Le débat sur les trottoirs refait surface à Manor Park

Quand Peter Burpee me dit que la bataille n’est pas terminée à Manor Park, j’entends la fatigue dans sa voix. C’est une communauté qui pensait avoir fait valoir ses arguments il y a des mois. Maintenant, le débat sur les trottoirs est de retour, et les résidents se préparent pour un deuxième round.

J’ai couvert assez de batailles municipales sur les infrastructures pour bien connaître ce pattern. Un projet est reporté après une levée de boucliers de la communauté. Tout le monde prend une pause. Puis ça refait surface au comité, et tout d’un coup on se retrouve exactement où on avait commencé.
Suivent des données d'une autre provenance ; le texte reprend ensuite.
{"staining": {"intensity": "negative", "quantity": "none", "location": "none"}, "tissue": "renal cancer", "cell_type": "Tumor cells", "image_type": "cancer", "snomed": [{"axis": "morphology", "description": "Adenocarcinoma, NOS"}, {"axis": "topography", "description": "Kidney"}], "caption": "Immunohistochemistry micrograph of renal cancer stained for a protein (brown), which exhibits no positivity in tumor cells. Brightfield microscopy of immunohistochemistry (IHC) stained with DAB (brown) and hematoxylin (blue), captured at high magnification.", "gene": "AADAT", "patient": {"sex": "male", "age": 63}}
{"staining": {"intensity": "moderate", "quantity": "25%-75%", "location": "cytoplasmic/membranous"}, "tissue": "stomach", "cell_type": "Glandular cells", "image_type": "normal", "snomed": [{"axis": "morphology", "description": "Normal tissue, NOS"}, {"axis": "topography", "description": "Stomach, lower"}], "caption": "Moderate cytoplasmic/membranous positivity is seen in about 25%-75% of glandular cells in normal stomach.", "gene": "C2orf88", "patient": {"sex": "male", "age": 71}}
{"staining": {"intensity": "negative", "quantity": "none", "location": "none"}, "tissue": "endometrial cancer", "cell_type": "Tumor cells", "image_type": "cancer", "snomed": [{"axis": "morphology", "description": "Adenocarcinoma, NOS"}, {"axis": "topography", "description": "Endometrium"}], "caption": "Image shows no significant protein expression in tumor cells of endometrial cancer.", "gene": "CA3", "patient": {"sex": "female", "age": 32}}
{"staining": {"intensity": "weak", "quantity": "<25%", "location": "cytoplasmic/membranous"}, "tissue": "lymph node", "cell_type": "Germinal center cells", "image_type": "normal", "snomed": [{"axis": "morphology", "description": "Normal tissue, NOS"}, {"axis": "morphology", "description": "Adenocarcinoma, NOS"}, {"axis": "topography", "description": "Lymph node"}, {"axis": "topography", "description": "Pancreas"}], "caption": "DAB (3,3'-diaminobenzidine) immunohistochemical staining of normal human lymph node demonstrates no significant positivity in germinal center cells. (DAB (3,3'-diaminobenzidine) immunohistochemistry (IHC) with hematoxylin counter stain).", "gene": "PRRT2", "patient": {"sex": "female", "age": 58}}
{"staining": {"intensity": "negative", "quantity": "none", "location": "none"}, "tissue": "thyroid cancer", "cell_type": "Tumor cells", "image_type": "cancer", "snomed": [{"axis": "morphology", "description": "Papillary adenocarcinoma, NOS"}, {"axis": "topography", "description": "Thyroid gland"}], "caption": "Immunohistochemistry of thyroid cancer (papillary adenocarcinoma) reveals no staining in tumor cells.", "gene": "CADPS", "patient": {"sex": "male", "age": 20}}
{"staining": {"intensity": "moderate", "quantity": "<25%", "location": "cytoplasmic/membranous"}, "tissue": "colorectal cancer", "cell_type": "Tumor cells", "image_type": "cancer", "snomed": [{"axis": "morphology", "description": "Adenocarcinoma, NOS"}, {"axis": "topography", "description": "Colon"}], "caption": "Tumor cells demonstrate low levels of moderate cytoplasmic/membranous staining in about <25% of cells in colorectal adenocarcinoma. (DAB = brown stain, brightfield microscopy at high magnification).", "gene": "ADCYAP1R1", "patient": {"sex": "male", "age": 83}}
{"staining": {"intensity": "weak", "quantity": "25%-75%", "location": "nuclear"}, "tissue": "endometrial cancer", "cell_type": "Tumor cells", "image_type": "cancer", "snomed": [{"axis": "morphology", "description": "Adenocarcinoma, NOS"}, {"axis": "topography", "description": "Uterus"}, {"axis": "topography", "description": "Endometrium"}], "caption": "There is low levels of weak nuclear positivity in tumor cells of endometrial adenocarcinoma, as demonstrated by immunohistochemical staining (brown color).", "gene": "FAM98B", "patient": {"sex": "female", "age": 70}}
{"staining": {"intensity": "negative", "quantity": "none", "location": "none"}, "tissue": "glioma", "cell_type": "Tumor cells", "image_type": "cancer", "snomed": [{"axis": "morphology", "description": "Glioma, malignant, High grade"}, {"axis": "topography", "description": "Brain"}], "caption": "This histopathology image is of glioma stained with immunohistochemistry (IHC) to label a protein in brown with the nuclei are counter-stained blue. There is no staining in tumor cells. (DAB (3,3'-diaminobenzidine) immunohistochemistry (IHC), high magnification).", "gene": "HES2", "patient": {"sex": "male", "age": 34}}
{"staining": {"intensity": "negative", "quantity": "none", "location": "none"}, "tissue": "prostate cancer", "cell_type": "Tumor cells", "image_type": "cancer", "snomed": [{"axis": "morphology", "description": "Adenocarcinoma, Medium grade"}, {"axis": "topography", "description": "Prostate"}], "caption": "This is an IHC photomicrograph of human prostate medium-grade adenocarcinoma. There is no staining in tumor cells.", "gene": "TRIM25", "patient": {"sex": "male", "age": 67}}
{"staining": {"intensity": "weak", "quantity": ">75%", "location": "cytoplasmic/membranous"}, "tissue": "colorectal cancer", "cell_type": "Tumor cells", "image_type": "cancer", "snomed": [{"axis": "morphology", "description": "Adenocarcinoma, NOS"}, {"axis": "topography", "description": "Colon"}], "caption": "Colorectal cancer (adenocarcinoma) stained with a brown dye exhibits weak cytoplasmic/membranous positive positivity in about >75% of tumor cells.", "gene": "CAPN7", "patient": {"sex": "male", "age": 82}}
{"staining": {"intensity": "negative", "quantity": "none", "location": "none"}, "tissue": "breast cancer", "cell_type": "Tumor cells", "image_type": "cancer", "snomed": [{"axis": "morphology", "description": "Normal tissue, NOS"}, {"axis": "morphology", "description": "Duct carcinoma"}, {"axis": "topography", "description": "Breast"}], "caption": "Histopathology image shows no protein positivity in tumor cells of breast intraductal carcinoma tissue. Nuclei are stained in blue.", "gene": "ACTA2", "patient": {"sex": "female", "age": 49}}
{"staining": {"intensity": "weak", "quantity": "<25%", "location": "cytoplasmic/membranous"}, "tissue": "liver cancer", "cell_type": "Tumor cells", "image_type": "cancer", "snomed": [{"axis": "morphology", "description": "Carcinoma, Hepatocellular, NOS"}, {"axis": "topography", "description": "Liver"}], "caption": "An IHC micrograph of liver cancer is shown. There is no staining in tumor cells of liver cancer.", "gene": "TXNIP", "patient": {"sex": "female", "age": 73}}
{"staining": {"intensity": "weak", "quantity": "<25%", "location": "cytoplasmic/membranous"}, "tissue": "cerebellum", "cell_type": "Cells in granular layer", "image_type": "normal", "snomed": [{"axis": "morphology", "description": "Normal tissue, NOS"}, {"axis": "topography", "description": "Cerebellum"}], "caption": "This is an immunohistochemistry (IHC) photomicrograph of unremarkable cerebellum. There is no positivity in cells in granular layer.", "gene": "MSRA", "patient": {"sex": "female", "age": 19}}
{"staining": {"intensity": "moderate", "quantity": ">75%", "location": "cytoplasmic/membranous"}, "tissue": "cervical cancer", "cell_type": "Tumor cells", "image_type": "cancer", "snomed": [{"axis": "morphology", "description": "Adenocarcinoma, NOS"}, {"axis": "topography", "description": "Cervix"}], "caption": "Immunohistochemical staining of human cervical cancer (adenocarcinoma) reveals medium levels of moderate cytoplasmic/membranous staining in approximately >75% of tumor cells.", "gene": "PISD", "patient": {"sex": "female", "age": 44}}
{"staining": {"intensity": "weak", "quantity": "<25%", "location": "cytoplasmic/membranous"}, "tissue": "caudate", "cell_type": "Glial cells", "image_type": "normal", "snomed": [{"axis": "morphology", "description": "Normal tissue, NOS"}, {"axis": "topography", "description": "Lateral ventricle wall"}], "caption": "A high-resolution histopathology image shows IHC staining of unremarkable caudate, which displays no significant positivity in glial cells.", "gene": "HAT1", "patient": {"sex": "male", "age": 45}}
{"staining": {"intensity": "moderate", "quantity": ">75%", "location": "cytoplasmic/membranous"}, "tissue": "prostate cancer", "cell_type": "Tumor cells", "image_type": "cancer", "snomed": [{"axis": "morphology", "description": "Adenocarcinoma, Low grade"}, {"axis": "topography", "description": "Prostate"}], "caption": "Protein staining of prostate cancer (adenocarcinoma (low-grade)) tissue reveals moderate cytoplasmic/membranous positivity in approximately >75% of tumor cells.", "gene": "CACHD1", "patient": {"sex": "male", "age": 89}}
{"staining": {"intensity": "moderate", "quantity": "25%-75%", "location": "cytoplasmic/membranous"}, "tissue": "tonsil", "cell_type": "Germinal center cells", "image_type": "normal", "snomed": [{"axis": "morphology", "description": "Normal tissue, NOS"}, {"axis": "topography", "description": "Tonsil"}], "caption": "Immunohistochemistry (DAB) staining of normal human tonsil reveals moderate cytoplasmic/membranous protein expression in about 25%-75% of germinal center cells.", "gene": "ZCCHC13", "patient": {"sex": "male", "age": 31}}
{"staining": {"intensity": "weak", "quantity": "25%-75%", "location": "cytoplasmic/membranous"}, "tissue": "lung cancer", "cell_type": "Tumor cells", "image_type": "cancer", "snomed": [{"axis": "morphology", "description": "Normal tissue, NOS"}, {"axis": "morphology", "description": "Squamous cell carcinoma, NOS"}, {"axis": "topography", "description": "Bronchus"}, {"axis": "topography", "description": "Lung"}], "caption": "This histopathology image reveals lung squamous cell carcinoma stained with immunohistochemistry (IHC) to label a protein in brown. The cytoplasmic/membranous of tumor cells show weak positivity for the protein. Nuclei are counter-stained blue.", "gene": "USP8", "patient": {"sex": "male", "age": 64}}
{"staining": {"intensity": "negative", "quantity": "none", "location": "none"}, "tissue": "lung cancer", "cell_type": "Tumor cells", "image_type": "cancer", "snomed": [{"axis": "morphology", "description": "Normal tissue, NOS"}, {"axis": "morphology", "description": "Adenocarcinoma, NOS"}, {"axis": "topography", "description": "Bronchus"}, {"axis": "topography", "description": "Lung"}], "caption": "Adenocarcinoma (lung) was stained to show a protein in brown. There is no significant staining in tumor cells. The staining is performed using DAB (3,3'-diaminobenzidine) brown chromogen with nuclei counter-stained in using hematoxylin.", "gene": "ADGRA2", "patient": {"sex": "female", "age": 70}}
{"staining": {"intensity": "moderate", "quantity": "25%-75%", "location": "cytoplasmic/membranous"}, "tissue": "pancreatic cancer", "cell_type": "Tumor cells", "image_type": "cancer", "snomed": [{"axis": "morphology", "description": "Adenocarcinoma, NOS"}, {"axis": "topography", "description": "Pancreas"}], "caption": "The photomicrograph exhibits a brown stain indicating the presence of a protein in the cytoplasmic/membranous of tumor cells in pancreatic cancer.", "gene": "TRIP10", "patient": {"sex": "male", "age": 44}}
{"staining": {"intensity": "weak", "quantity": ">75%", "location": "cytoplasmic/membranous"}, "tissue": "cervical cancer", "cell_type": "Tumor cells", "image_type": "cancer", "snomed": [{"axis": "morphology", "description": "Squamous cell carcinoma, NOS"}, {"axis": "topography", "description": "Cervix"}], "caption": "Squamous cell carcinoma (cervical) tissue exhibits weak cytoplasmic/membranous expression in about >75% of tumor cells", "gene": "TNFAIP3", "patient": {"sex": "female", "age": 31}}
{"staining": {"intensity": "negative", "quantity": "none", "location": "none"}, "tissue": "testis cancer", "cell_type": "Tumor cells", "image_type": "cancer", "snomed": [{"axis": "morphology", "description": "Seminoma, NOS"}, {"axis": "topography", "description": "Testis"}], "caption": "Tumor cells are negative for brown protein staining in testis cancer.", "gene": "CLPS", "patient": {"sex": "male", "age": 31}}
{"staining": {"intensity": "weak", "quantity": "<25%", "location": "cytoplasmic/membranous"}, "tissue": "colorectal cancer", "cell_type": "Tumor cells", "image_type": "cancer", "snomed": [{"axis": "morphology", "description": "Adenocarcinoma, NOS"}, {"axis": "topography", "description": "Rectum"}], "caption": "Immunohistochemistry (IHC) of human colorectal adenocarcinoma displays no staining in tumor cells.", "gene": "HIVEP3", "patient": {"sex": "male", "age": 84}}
Manor Park vit exactement ça en ce moment.

La Ville veut ajouter des trottoirs sur quatre rues résidentielles près du boulevard St. Laurent. Ça fait partie d’une plus grosse mise à niveau de la route, de l’eau et des égouts dans le secteur. Les fonctionnaires municipaux disent que ça fait du sens de les construire maintenant pendant que les équipes sont déjà sur place. Le calcul semble assez straight-forward de leur bord. Construire les trottoirs maintenant pour environ 180 000 $ ou attendre et payer entre 500 000 $ et 700 000 $ plus tard.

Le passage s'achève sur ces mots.